Copy everything in the listing from "Which way —" down to "Answer: approximately 315°", replacing "camera" with "viewer" and keeping all else the same.
━━━ Dataset
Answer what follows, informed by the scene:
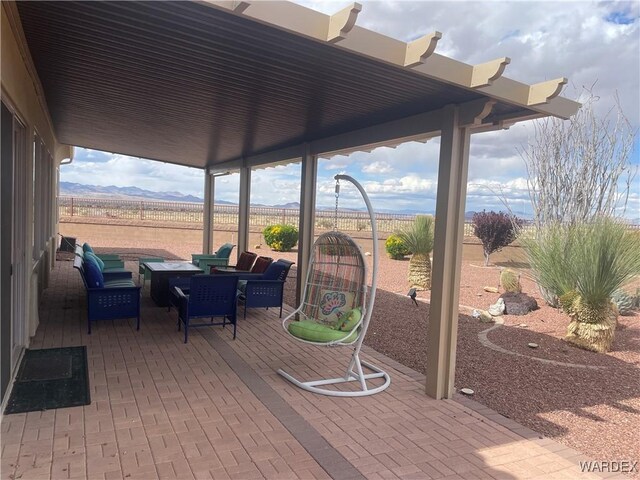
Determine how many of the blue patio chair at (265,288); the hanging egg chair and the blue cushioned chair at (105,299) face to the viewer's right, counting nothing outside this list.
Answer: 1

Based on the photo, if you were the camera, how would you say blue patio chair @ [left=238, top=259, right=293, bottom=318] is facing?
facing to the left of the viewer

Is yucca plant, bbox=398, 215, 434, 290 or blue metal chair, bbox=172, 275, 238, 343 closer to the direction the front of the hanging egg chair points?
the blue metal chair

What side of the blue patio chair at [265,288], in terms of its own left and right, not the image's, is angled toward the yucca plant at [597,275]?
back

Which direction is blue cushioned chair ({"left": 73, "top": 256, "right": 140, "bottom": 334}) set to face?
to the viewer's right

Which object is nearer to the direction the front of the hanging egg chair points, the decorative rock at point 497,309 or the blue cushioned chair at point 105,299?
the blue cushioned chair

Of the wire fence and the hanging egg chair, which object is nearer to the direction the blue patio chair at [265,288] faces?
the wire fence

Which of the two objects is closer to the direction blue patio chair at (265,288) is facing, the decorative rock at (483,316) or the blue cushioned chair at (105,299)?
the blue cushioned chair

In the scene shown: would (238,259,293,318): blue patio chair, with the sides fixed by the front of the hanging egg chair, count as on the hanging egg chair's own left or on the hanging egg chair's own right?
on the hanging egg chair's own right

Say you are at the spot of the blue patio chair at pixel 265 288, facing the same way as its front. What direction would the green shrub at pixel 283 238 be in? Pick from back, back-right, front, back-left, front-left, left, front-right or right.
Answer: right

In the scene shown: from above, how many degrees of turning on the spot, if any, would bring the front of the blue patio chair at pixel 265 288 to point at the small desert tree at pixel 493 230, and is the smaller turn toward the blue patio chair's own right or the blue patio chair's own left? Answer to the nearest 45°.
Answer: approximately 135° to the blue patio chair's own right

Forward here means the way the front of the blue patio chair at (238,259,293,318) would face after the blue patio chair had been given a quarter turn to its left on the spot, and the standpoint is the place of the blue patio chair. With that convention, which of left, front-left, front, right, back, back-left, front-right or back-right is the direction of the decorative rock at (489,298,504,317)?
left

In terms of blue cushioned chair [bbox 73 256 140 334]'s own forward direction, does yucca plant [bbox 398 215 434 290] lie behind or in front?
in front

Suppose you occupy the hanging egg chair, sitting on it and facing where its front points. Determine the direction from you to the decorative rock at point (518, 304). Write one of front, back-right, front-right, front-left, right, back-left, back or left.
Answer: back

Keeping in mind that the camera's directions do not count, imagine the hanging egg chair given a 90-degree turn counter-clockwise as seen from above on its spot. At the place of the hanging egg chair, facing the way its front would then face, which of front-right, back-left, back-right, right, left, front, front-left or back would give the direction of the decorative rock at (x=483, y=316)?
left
━━━━━━
━━━ Dataset
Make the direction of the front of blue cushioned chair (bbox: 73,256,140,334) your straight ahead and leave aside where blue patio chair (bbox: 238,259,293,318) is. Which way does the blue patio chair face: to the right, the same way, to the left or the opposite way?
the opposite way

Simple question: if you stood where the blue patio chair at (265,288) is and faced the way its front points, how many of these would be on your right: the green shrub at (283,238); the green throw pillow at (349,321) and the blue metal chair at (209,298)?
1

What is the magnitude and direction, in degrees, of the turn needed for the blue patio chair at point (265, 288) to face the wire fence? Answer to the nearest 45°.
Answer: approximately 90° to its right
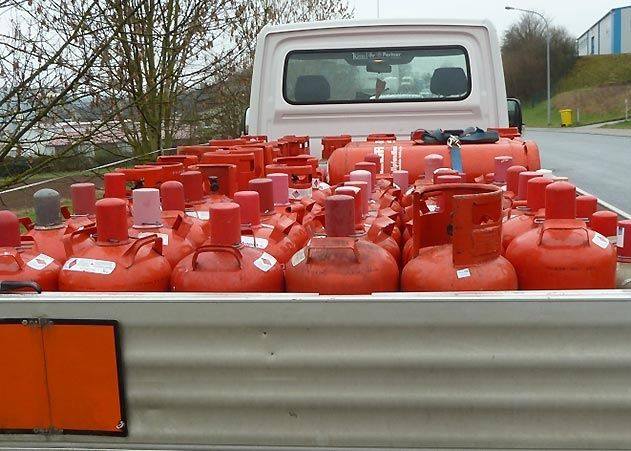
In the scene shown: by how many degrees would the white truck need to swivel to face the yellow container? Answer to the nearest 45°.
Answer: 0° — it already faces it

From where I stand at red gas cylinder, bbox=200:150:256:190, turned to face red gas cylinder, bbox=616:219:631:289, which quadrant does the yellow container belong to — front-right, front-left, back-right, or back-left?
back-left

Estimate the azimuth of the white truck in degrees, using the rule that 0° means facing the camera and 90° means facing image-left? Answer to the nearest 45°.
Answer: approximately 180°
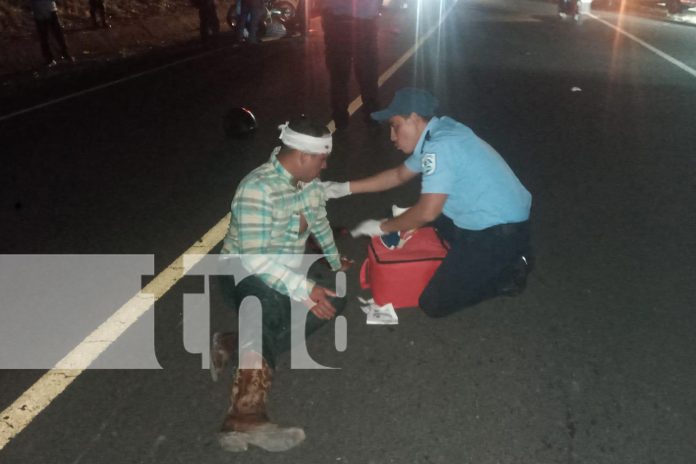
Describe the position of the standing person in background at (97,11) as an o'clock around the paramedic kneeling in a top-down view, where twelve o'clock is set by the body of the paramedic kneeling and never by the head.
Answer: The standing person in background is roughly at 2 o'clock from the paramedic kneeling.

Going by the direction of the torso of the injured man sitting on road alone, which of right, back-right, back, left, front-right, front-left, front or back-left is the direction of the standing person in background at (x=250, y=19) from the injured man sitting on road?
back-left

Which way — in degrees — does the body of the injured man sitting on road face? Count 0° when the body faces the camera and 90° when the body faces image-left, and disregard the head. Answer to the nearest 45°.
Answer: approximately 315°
━━━━━━
-- Output of the task --
Which way — in degrees — does the body of the injured man sitting on road face? Count 0° when the body faces the viewer and 90° when the body faces image-left, and disregard the head. Answer to the nearest 45°.
Answer: approximately 315°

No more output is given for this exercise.